--- Start of Records for the exercise ---
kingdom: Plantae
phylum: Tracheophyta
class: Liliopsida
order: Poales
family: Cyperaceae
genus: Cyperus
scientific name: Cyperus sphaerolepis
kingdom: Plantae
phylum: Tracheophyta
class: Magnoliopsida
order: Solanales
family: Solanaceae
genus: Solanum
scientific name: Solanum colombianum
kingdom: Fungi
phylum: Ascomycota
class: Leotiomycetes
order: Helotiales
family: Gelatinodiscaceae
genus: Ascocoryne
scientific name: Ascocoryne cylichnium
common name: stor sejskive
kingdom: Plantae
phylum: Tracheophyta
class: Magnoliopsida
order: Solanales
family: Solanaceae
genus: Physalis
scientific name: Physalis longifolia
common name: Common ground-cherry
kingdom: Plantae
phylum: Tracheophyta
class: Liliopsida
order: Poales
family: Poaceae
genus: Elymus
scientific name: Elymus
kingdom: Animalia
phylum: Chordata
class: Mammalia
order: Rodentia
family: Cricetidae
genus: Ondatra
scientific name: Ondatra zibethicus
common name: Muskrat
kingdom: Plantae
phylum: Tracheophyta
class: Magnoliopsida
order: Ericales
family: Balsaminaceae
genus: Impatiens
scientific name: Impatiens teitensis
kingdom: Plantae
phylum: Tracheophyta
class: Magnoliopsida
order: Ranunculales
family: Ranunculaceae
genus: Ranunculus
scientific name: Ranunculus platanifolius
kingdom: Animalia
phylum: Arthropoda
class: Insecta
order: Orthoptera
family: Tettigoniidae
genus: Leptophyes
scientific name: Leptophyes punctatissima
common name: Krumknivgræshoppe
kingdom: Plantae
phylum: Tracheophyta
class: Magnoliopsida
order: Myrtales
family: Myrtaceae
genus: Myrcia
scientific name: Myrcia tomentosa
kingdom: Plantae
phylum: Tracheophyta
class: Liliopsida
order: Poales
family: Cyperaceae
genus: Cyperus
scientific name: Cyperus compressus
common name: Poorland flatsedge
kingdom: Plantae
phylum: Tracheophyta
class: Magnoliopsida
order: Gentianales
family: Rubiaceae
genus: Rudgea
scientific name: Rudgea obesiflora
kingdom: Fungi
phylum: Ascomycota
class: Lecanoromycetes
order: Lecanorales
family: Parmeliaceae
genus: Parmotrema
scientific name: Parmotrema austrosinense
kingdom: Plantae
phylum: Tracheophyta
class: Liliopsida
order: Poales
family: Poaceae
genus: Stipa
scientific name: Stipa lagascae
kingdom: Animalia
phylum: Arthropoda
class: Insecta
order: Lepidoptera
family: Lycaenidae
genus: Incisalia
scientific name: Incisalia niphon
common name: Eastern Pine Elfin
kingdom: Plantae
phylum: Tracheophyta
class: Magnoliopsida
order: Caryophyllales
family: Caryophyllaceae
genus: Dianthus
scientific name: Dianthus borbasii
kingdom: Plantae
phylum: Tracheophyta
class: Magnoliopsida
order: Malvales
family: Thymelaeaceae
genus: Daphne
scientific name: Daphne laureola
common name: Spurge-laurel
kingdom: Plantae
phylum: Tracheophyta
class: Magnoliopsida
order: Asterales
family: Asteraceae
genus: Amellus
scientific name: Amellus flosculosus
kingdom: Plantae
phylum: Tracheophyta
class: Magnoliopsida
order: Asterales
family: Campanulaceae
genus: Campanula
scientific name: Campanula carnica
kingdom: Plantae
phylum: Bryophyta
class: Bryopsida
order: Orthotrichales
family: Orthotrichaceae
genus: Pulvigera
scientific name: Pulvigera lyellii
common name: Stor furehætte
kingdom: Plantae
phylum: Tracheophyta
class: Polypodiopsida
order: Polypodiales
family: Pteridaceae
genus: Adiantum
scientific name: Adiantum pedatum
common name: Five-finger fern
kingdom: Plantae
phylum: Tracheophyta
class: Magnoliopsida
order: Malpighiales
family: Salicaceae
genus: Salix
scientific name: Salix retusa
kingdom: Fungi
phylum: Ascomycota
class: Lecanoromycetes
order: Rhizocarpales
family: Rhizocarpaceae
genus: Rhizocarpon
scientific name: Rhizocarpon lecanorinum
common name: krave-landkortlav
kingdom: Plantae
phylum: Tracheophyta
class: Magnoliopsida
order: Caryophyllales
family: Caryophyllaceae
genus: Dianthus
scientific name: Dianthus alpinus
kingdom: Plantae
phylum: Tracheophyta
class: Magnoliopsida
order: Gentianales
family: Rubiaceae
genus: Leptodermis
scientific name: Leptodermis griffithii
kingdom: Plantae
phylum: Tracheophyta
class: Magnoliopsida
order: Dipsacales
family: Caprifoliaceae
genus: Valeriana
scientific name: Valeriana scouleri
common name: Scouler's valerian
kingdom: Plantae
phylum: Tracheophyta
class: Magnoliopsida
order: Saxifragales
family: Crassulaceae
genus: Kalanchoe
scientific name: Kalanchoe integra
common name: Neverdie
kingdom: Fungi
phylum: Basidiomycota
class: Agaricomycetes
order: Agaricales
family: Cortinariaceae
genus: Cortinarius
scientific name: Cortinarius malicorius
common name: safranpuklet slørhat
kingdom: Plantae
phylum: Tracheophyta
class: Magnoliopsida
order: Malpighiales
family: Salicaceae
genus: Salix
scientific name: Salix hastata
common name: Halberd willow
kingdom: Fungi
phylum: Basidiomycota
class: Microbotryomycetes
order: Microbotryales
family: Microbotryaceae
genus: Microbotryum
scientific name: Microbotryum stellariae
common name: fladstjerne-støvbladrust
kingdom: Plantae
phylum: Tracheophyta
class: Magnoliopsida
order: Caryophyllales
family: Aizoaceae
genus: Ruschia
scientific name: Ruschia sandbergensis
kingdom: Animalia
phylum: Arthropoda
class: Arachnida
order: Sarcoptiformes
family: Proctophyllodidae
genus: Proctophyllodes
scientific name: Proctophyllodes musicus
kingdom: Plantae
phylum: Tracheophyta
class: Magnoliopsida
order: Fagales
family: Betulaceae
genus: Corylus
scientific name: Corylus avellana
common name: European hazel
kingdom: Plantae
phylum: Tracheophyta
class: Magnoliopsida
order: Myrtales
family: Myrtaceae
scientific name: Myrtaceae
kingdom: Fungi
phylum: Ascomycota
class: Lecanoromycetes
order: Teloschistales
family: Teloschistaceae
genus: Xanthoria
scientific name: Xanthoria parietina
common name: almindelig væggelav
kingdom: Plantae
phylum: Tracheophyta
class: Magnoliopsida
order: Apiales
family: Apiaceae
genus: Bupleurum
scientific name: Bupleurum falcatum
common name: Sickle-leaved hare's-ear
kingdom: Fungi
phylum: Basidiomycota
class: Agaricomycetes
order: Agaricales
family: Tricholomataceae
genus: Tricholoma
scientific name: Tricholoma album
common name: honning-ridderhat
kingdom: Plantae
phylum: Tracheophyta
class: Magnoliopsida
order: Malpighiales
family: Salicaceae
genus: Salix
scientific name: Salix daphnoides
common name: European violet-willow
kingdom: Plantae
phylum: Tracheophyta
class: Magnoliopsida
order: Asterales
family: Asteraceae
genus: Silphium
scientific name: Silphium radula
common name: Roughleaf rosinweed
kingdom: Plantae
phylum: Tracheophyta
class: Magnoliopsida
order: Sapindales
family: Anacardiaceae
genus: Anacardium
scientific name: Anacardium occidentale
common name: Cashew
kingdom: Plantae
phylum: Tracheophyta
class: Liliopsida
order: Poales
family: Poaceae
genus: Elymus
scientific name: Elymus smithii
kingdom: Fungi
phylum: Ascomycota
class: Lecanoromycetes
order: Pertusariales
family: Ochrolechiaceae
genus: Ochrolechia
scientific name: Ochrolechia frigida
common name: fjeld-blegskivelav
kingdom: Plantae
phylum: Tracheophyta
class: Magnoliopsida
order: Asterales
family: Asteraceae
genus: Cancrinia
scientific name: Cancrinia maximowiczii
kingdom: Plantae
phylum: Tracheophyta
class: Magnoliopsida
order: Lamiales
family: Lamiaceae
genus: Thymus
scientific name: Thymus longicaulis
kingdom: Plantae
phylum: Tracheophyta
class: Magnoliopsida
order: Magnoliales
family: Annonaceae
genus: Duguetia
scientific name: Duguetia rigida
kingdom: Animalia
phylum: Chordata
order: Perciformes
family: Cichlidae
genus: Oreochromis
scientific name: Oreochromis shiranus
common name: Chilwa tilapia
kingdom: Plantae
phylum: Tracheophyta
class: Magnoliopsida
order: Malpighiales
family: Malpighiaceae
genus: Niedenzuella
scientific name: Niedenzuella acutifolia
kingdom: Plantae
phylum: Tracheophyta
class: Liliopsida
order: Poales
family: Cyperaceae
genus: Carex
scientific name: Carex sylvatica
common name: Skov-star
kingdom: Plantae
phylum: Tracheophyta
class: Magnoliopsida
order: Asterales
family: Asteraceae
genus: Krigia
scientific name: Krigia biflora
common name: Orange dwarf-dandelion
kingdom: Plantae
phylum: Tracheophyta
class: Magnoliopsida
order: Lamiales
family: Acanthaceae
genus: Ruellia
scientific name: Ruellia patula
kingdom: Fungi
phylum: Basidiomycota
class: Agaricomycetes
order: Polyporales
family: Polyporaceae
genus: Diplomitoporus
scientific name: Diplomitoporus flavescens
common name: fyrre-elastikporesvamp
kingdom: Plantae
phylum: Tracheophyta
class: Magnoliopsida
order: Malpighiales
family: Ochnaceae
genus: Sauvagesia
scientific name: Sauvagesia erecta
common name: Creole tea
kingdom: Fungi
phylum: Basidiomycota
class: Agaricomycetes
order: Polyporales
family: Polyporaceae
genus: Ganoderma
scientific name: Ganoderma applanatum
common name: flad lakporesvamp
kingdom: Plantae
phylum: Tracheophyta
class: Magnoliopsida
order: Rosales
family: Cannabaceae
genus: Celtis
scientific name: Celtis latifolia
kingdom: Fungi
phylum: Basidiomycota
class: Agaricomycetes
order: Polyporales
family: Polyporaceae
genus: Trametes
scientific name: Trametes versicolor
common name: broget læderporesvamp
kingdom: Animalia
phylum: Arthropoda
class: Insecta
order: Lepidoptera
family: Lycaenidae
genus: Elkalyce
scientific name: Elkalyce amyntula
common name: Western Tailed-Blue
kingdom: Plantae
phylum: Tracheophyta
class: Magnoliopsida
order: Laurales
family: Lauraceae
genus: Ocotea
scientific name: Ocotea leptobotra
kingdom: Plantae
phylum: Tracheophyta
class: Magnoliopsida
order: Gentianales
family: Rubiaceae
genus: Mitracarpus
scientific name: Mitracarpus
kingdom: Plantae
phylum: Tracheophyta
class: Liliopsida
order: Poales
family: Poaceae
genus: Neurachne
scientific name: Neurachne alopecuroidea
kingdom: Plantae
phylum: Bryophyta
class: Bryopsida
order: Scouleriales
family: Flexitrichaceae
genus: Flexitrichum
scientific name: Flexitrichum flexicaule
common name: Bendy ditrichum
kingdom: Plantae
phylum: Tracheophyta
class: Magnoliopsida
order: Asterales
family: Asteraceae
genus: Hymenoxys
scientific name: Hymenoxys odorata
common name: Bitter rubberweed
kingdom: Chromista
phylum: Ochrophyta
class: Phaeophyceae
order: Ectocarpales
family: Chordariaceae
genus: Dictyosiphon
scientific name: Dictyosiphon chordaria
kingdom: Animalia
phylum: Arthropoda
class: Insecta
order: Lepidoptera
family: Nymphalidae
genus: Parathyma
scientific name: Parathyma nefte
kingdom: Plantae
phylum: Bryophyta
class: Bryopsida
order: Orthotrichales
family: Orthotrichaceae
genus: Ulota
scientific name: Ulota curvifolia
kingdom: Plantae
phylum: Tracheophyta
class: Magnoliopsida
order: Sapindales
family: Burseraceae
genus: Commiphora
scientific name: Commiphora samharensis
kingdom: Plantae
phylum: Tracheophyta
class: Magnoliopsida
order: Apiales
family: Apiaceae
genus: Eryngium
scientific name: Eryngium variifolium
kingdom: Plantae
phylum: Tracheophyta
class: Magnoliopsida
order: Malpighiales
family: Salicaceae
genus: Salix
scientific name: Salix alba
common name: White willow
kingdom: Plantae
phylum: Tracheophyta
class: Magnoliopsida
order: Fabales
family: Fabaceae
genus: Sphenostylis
--- End of Records for the exercise ---
Objective :: Present the lines of the listing above, from its first line through the line containing "scientific name: Ondatra zibethicus", inclusive, as a numbered list, leaving out any blank lines.

Result of the task ::
1. kingdom: Plantae
2. phylum: Tracheophyta
3. class: Liliopsida
4. order: Poales
5. family: Cyperaceae
6. genus: Cyperus
7. scientific name: Cyperus sphaerolepis
8. kingdom: Plantae
9. phylum: Tracheophyta
10. class: Magnoliopsida
11. order: Solanales
12. family: Solanaceae
13. genus: Solanum
14. scientific name: Solanum colombianum
15. kingdom: Fungi
16. phylum: Ascomycota
17. class: Leotiomycetes
18. order: Helotiales
19. family: Gelatinodiscaceae
20. genus: Ascocoryne
21. scientific name: Ascocoryne cylichnium
22. common name: stor sejskive
23. kingdom: Plantae
24. phylum: Tracheophyta
25. class: Magnoliopsida
26. order: Solanales
27. family: Solanaceae
28. genus: Physalis
29. scientific name: Physalis longifolia
30. common name: Common ground-cherry
31. kingdom: Plantae
32. phylum: Tracheophyta
33. class: Liliopsida
34. order: Poales
35. family: Poaceae
36. genus: Elymus
37. scientific name: Elymus
38. kingdom: Animalia
39. phylum: Chordata
40. class: Mammalia
41. order: Rodentia
42. family: Cricetidae
43. genus: Ondatra
44. scientific name: Ondatra zibethicus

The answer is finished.